> **SOURCE EXTRACT**:
## start

The World Professional Snooker and Billiards Association are confident the two-year ban handed to Joe Jogia demonstrates their serious stance on the threat of corruption.
The world number 57 was banned until after the 2014 World Championship following an investigation into suspicious betting patterns of his match against Matthew Selt in January.
Jogia was found to have breached section 126.96.36.199 regarding "conduct that is corrupt or fraudulent, or creates a conflict of interest."
WPBSA chairman Jason Ferguson said after the verdict: "In protecting the public image of our sport, the WPBSA has strong links with the gambling commission and the betting industry.
"The integrity of our sport is of paramount importance and this outcome highlights how seriously the WPBSA will treat such matters."
The 36-year-old had been provisionally suspended since 30 May and a WPBSA statement last night read: "It was alleged that a series of bets were placed on Matthew Selt to win the match and the pattern of betting was deemed to be suspicious.

## end

Items from a dataset

## start

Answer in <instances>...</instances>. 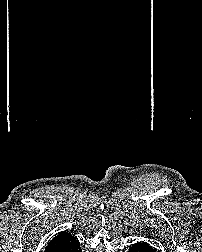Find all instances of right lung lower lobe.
Returning a JSON list of instances; mask_svg holds the SVG:
<instances>
[{"instance_id":"98d812e1","label":"right lung lower lobe","mask_w":202,"mask_h":252,"mask_svg":"<svg viewBox=\"0 0 202 252\" xmlns=\"http://www.w3.org/2000/svg\"><path fill=\"white\" fill-rule=\"evenodd\" d=\"M70 252H82L80 244H76Z\"/></svg>"}]
</instances>
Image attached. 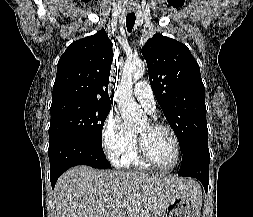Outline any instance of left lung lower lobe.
I'll list each match as a JSON object with an SVG mask.
<instances>
[{
  "label": "left lung lower lobe",
  "mask_w": 253,
  "mask_h": 217,
  "mask_svg": "<svg viewBox=\"0 0 253 217\" xmlns=\"http://www.w3.org/2000/svg\"><path fill=\"white\" fill-rule=\"evenodd\" d=\"M210 154L208 144L196 142L191 144L183 154L179 175L197 178L208 190Z\"/></svg>",
  "instance_id": "left-lung-lower-lobe-1"
}]
</instances>
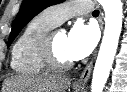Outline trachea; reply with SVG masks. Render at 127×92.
I'll list each match as a JSON object with an SVG mask.
<instances>
[{"instance_id": "3493384b", "label": "trachea", "mask_w": 127, "mask_h": 92, "mask_svg": "<svg viewBox=\"0 0 127 92\" xmlns=\"http://www.w3.org/2000/svg\"><path fill=\"white\" fill-rule=\"evenodd\" d=\"M92 14H93V15H99V10H94V11L92 12Z\"/></svg>"}]
</instances>
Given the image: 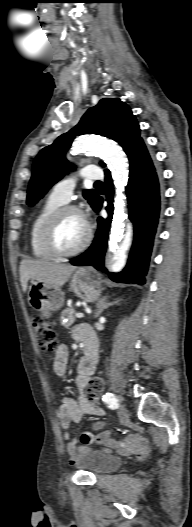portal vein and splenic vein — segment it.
<instances>
[{"instance_id":"18ae733b","label":"portal vein and splenic vein","mask_w":192,"mask_h":527,"mask_svg":"<svg viewBox=\"0 0 192 527\" xmlns=\"http://www.w3.org/2000/svg\"><path fill=\"white\" fill-rule=\"evenodd\" d=\"M75 317H77V318H82V317H84V314H83V313H76V314H75Z\"/></svg>"}]
</instances>
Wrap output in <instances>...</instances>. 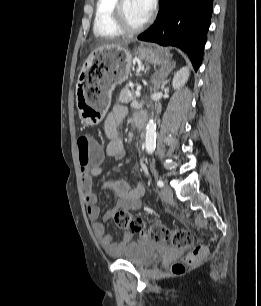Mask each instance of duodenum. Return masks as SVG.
Here are the masks:
<instances>
[{"mask_svg":"<svg viewBox=\"0 0 261 306\" xmlns=\"http://www.w3.org/2000/svg\"><path fill=\"white\" fill-rule=\"evenodd\" d=\"M147 115L146 113H138L134 117V124L138 129H142L146 123Z\"/></svg>","mask_w":261,"mask_h":306,"instance_id":"duodenum-1","label":"duodenum"}]
</instances>
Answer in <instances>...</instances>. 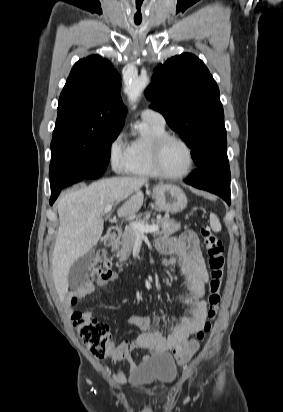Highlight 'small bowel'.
<instances>
[{"mask_svg": "<svg viewBox=\"0 0 283 412\" xmlns=\"http://www.w3.org/2000/svg\"><path fill=\"white\" fill-rule=\"evenodd\" d=\"M156 247L162 253L176 254L178 257L177 264L183 279L180 298L185 311L179 314L169 325V334H165L159 328L152 329L157 323L144 314H133L127 318L126 321L130 326L141 329L143 333L134 340H124L118 344L109 342L106 355L112 362L126 361L130 375L140 371L150 357L169 356L175 349L185 346L188 338L201 330L206 320L207 303L205 293L208 273L201 258L196 233L192 230H186L177 238H160L156 241ZM168 263L175 264L176 261L171 259ZM117 277L118 272H114L107 279L85 284L75 294L79 296L89 295L94 292L96 286H107L114 282ZM86 314L92 315V312L86 311ZM135 350H146L149 354L143 356L141 363H138L132 356ZM194 350L186 353L176 351L175 356L178 363L185 364ZM114 379L119 382L123 381L125 379L124 372L120 371L114 375Z\"/></svg>", "mask_w": 283, "mask_h": 412, "instance_id": "1", "label": "small bowel"}]
</instances>
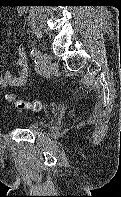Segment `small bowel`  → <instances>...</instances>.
I'll list each match as a JSON object with an SVG mask.
<instances>
[{
  "label": "small bowel",
  "mask_w": 121,
  "mask_h": 197,
  "mask_svg": "<svg viewBox=\"0 0 121 197\" xmlns=\"http://www.w3.org/2000/svg\"><path fill=\"white\" fill-rule=\"evenodd\" d=\"M16 63L19 68V73L16 76H12L9 72L0 75L1 88L22 87L27 83L30 76V68L26 53L21 47H17L16 49Z\"/></svg>",
  "instance_id": "c3829d8e"
}]
</instances>
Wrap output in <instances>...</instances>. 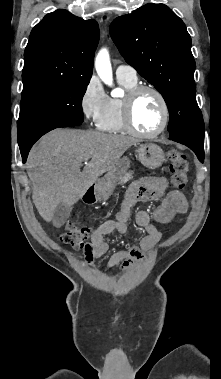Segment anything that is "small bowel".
<instances>
[{
	"instance_id": "small-bowel-1",
	"label": "small bowel",
	"mask_w": 221,
	"mask_h": 379,
	"mask_svg": "<svg viewBox=\"0 0 221 379\" xmlns=\"http://www.w3.org/2000/svg\"><path fill=\"white\" fill-rule=\"evenodd\" d=\"M168 186L169 183L165 177H143L133 182L124 196L115 218L103 222L93 232L91 242L85 249L87 261L92 263L94 259L101 257L108 251L109 245L104 240L106 235L113 232L126 233L132 207L137 202L162 198ZM188 208L189 204L184 193L180 190H171L154 212V218L159 224L167 226L172 223L178 213H185ZM135 219L137 225L144 231L139 245H131L125 250L113 253L108 260L106 270L121 265L123 271H128L161 240V232L151 222L146 211L137 212Z\"/></svg>"
}]
</instances>
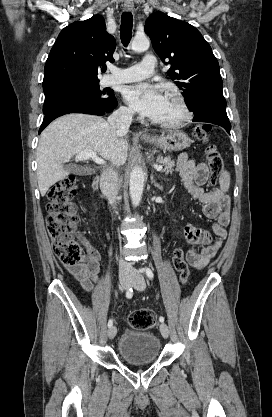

## end

> **TASK BRIEF**: Please resume the article on Joe Jogia's snooker ban, picking up right after its last sentence.

> **RESPONSE FOR THIS EXERCISE**:
"An investigation was conducted by the WPBSA which found that between 20th and 24th January 2012, a total of 19 bets were made or attempted, all at different betting shops in the Leicester area, on Matthew Selt winning this match. Fourteen bets to a total value of £4,830 were placed and four bets to a total of £2,300 and one bet of an unknown amount were declined.
"It was established that the two persons placing the bets were known to Joe Jogia as associates and telephone records demonstrate that in the period leading up to and following the placing of bets Joe Jogia was in repeated contact with them.
"There was no contact prior to 16 January 2012, then he sent 33 text messages and made three calls to one of the persons placing the bets and 42 text messages and one call to the other. Joe has failed to provide a consistent or detailed explanation as to the reason for the contact.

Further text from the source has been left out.